194-204) and electroshock (Frank, 1990), too, should be watched
very attentively and with a meaningful participation of independent
organisations of users and survivors of psychiatry.
Reports of (ex-) users and survivors of psychiatry who have been
pushed into suicide attempts after traumatizing treatment with
psychiatric drugs, electro- and insulinshocks (see, for example,
Kempker, 2000), must no longer be ignored. Physicians and relatives
have to be informed about the risk of drug-caused depression and
suicidality.
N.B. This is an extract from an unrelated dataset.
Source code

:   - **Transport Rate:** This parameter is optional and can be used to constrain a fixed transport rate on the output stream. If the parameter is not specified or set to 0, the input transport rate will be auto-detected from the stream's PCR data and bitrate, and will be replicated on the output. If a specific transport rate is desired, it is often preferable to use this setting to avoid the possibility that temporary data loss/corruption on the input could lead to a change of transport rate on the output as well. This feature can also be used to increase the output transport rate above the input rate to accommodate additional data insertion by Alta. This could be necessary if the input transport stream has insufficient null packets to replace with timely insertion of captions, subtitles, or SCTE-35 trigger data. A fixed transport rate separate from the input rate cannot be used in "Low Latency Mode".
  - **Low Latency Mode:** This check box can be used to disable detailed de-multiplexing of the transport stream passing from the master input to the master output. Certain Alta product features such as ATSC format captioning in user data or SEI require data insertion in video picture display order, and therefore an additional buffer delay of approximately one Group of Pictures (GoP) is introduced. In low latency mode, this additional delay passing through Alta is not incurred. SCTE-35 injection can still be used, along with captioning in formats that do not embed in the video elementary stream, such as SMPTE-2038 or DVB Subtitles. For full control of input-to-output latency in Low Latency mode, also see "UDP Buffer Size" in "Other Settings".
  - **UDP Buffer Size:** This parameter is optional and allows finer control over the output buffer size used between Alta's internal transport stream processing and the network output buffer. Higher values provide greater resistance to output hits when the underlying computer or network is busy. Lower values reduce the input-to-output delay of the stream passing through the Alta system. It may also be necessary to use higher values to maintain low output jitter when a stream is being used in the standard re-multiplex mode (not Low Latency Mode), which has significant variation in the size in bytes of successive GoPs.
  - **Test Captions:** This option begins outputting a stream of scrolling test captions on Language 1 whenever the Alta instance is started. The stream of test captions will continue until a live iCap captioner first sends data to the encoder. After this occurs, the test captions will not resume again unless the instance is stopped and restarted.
The users of psychiatry need to be informed so that
they can make a carefully considered and informed decision about
taking or not-taking an offered psychiatric drug and if necessary
can take less risky measures against their depression.
In 1999, Paul Barreira, M.D. and deputy commissioner from the
Massachusetts Department of Mental Health in Boston, wrote about
patterns in causes of suicides, mortality and reduced life expectancy
of psychiatric patients:
"From the standpoint of public policy, it is essential to
conduct further research with databases from across mental health
systems and different states to explain the differences in life
expectancy and causes of death."
As long as suicide prevention programms are funded by drug companies
earning money by selling these neuroleptics, which could cause
suicidality, and as long as their representatives are in leading
positions and even personally directly involved in suicide prevention
programms, you will not even find a simple remark in such programms
that neuroleptics could be one of the many risk factors of suicidality.